'''

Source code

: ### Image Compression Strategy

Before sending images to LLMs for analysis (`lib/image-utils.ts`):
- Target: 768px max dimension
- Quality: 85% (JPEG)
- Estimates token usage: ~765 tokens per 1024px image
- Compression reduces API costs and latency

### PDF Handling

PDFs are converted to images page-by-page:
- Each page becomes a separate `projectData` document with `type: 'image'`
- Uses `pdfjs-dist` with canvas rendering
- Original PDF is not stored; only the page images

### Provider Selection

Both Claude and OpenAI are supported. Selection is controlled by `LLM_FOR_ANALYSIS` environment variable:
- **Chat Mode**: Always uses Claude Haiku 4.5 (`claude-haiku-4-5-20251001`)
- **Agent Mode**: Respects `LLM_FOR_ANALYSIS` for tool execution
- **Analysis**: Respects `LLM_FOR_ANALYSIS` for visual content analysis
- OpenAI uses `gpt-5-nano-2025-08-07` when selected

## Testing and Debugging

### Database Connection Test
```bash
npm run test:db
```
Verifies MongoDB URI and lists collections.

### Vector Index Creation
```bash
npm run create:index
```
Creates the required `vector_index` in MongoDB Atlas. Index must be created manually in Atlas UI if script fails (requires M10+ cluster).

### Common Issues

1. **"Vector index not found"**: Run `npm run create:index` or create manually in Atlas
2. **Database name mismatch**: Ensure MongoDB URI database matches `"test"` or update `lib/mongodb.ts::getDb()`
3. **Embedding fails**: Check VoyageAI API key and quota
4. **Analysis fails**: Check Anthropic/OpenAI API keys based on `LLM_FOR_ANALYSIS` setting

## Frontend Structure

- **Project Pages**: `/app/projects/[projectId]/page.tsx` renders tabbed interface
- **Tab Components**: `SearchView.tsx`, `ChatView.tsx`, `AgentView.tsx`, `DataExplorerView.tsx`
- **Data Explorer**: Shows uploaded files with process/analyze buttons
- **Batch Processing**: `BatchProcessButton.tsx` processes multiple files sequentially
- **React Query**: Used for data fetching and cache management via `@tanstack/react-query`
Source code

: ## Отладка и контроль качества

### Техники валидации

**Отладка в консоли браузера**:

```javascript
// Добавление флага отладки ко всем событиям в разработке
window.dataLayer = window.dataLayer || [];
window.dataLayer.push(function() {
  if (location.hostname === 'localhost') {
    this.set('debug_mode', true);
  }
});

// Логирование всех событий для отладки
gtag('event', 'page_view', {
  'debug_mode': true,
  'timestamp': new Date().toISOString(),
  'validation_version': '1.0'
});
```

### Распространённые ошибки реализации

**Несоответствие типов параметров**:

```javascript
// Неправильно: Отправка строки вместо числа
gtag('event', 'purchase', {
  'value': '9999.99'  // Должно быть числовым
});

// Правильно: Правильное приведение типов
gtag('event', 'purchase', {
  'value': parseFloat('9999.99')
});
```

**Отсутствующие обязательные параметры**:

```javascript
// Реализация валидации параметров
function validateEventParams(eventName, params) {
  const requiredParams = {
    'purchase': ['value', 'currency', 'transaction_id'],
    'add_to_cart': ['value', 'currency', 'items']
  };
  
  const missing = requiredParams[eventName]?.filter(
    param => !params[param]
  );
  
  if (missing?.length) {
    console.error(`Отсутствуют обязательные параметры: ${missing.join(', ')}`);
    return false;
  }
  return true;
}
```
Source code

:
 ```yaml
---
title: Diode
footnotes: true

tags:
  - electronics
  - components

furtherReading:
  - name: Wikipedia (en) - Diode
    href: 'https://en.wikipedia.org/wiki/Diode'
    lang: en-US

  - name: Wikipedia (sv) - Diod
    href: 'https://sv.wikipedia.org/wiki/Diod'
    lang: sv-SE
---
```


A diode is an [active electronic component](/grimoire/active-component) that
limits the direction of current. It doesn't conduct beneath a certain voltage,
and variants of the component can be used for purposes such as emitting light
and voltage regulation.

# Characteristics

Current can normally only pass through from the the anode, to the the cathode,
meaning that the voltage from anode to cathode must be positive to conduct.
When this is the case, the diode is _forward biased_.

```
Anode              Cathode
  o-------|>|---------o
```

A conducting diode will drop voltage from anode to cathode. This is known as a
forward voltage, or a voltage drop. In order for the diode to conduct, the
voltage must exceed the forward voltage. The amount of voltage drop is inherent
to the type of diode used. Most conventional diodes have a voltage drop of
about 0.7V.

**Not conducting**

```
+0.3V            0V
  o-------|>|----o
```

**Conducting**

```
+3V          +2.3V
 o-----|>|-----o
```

'''

* _TASK DETAILS_
The answer must be every line from the entries above that holds the string "MongoDB".

* _EXERCISE RESPONSE_
Verifies MongoDB URI and lists collections.
Creates the required `vector_index` in MongoDB Atlas. Index must be created manually in Atlas UI if script fails (requires M10+ cluster).
2. **Database name mismatch**: Ensure MongoDB URI database matches `"test"` or update `lib/mongodb.ts::getDb()`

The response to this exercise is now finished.